━━━ TEXT ZUR ANALYSE

In der langen Geschichte und den vielen Geschichten steckt eine enorme Menge an Informationen.
Wie viele Menschen könnte man wohl für Politik interessieren, wenn es einen Fantasy-Kongress gäbe? Also so, dass man wie bei Fantasy Sports seine eigenen Abgeordneten auswählt.
Ich bin gerade in meine erste Fantasy-Liga eingestiegen und ziemlich darauf fixiert, also bitte ich um Nachsicht.
Trotzdem scheint da irgendein Potenzial zu sein.
Wenn es in der politischen Bildung an High Schools Model UN gibt, warum sollte man dann nicht ähnlich parlamentarische Verfahren gamifizieren können? Die Regeln müsste man allerdings etwas vereinfachen.
Als kleine Spitzfindigkeit: Eine Ausgabe des Congressional Record von 1938 beweist nicht die Antwort auf die Frage „Wann wurde im Repräsentantenhaus zuletzt die Entscheidung des Vorsitzenden durch Berufung aufgehoben?“
Was dieser Eintrag beweist, ist nur, dass die Antwort nicht vor 1938 liegt.
Ich zweifle nicht daran, dass er recht hatte, und der Fehler liegt beim Autor, aber es ist eine sehr kleine Anmerkung zu einem interessanten Artikel.
Ich hatte schon einmal die Idee, Regierungsabläufe im Format eines gamifizierten RPG-Kampflogs darzustellen.
Regierungsmitglieder würden zu Charakteren im Kampf, Aktionen wie Änderungsanträge, Wortmeldungen und Abstimmungen zu Angriffen, Zaubern oder Verteidigungsaktionen, und Gesetzentwürfe, Resolutionen usw. zu Monstern.

━━━━━━
━━━ AUFGELISTETES MATERIAL

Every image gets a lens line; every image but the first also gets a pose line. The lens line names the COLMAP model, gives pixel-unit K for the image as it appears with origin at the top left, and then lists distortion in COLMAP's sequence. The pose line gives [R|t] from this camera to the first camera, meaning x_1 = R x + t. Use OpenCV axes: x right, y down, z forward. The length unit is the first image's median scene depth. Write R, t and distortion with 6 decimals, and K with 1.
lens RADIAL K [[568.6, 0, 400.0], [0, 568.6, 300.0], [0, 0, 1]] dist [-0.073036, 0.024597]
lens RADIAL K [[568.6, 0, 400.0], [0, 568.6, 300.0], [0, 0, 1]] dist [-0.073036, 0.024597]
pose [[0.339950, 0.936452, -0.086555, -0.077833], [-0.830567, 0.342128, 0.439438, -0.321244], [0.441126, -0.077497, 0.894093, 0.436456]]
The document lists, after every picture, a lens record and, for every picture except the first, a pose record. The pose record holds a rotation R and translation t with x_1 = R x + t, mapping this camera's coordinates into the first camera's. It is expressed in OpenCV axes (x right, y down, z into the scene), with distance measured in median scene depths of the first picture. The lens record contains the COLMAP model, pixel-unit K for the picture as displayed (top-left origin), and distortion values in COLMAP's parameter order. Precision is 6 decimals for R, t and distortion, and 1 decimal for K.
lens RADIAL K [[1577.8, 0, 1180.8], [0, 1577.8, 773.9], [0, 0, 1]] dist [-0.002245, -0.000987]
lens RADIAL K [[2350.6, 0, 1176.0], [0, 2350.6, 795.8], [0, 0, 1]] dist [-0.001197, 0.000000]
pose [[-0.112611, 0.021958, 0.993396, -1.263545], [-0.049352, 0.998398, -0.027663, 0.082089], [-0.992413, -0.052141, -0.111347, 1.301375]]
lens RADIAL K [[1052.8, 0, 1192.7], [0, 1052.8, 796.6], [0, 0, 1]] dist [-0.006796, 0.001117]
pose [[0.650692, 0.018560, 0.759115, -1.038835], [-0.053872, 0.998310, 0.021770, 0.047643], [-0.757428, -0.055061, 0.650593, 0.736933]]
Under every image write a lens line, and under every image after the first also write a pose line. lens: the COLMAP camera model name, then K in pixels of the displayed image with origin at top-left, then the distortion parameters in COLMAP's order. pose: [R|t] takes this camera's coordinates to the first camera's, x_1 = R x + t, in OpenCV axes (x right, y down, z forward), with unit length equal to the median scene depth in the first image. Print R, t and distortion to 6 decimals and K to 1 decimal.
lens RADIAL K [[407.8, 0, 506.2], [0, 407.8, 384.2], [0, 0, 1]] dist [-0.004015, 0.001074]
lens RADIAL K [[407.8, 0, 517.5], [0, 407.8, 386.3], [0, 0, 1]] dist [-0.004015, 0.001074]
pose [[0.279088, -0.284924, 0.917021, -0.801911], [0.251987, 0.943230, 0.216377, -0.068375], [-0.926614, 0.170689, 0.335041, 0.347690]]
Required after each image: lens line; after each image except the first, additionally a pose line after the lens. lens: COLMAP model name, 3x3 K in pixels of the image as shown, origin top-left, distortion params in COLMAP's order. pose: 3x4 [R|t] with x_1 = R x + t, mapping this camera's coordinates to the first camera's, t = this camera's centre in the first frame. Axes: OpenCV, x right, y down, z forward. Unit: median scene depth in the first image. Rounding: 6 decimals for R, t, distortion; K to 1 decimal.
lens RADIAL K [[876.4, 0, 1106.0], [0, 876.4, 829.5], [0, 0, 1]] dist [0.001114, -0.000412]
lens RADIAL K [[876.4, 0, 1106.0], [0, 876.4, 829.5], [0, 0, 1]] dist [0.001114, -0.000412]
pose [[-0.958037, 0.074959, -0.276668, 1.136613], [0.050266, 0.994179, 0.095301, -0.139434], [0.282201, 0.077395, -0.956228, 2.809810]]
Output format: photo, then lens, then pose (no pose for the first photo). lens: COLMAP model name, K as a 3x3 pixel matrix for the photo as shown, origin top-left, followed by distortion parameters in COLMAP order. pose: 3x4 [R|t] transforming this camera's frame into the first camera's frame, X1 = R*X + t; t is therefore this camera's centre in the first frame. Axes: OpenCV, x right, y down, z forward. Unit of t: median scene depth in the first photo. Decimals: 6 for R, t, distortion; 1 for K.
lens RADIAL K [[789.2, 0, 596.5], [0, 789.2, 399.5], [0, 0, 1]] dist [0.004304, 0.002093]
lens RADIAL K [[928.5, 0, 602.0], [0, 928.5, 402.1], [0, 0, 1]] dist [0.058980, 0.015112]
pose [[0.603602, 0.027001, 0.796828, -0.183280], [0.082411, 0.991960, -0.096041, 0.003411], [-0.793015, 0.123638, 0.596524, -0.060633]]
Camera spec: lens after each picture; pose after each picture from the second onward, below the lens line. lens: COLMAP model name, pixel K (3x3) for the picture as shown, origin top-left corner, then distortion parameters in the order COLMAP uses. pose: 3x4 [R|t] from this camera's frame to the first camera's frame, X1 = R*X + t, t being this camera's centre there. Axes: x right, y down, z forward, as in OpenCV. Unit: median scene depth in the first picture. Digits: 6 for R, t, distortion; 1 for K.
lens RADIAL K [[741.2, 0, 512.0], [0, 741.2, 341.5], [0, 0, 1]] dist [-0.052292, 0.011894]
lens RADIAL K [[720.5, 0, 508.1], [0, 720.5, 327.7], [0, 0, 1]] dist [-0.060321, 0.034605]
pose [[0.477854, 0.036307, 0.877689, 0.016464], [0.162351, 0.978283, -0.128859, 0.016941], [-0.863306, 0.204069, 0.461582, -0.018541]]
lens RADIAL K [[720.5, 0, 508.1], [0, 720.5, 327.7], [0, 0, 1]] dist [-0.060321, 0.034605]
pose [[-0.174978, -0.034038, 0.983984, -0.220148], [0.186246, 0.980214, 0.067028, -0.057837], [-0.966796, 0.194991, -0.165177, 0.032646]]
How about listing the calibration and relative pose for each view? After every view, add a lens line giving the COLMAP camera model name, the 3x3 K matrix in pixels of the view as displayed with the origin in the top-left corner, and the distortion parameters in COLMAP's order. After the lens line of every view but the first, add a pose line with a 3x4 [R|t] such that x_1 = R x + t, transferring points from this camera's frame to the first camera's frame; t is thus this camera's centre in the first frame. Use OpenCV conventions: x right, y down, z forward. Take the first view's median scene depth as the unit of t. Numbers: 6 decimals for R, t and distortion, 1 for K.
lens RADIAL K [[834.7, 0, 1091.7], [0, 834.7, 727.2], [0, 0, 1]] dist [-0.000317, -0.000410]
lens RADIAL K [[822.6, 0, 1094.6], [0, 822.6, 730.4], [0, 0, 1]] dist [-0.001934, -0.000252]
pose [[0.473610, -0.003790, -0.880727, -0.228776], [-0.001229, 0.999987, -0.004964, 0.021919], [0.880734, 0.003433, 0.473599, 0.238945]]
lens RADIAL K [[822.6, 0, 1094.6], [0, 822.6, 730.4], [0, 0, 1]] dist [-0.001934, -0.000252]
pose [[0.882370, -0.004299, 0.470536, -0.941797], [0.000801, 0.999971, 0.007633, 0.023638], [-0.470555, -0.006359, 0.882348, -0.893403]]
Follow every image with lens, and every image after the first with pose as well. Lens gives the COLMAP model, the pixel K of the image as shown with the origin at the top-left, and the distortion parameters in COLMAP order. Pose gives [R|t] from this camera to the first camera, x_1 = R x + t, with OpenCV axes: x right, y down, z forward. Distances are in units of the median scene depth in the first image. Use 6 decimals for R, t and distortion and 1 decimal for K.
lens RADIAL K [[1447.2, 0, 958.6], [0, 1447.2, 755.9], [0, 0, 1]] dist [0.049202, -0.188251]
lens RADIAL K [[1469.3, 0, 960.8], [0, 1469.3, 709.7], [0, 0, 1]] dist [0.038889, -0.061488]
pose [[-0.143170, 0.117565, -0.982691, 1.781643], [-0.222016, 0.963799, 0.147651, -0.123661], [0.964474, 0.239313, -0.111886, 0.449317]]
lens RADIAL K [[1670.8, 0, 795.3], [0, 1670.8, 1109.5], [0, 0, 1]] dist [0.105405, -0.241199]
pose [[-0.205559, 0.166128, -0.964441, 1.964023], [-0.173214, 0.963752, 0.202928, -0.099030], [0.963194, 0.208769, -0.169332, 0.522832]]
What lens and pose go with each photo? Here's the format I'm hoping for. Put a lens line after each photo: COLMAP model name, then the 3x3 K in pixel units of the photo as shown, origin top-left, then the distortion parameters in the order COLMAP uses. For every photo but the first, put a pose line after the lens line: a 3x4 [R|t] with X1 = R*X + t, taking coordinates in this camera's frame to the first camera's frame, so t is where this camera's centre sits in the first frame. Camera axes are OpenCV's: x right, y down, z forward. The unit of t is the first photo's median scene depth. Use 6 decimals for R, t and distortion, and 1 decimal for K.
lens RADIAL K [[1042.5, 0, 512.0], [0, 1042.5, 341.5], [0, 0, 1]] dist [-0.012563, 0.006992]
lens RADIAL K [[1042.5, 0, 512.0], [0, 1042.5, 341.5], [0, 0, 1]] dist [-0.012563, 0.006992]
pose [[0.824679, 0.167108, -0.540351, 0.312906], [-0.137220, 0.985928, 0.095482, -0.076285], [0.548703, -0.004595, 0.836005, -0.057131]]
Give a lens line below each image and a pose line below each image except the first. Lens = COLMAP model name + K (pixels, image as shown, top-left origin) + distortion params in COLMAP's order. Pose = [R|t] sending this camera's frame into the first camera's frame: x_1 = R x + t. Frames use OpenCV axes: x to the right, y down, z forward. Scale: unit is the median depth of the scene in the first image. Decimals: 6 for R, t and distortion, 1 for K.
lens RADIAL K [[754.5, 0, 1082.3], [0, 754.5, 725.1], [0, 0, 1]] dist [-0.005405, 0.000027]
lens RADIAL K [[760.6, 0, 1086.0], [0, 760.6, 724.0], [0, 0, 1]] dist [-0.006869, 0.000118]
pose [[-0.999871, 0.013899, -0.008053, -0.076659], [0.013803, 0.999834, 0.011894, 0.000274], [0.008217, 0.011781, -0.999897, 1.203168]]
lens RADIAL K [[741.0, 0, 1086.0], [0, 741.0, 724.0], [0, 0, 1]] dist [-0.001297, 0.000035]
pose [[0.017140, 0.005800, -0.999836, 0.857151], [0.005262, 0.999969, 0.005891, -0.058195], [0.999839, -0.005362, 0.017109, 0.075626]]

━━━━━━

▶ **AUFGABENSTELLUNG**
Führe den Text über die spielerische Darstellung von Parlamentsverfahren im Anschluss an seinen letzten Satz weiter.

▶ **LÖSUNG**
So ließe sich eine Parlamentssitzung wie ein Kampf wiedergeben.
Ziel wäre, die Abläufe durch einen Vergleich mit etwas Vertrauterem leichter verständlich zu machen.
Ich glaube nicht, dass unsere rechtlichen und politischen Verfahren der Präzision standhalten können, die auf uns zukommt.
Ein Beispiel ist Democracy 4.
Es ist kein Brettspiel, sondern ein PC-Spiel, kann aber als Inspirationsquelle dienen.
Jede Karte steht für ein Gerichtswerkzeug wie eine Erklärung oder eine Vorladung, und statt Mana werden Aktionen im Spiel in Geld gemessen.
Du meintest aber wohl „demystify“ und nicht „mystify“, oder? Regierungsabläufe müssen wohl kaum noch undurchsichtiger werden.
Streng genommen ist er in Großbritannien kein college student, sondern ein university student.
In Großbritannien ist ein College normalerweise eine Einrichtung für 16- bis 18-Jährige, und er ist 20 und studiert an der Durham University.
Durham gehört ebenfalls zu den Universitäten mit Colleges [2].
Deshalb studiert er an der Durham University und gehört zugleich einem College an.
Im britischen Englisch ist es normalerweise richtig, die Begriffe so zu verwenden, wie du es sagst, und in einem britischen Artikel wäre es missverständlich und seltsam gewesen, ihn als college student zu bezeichnen.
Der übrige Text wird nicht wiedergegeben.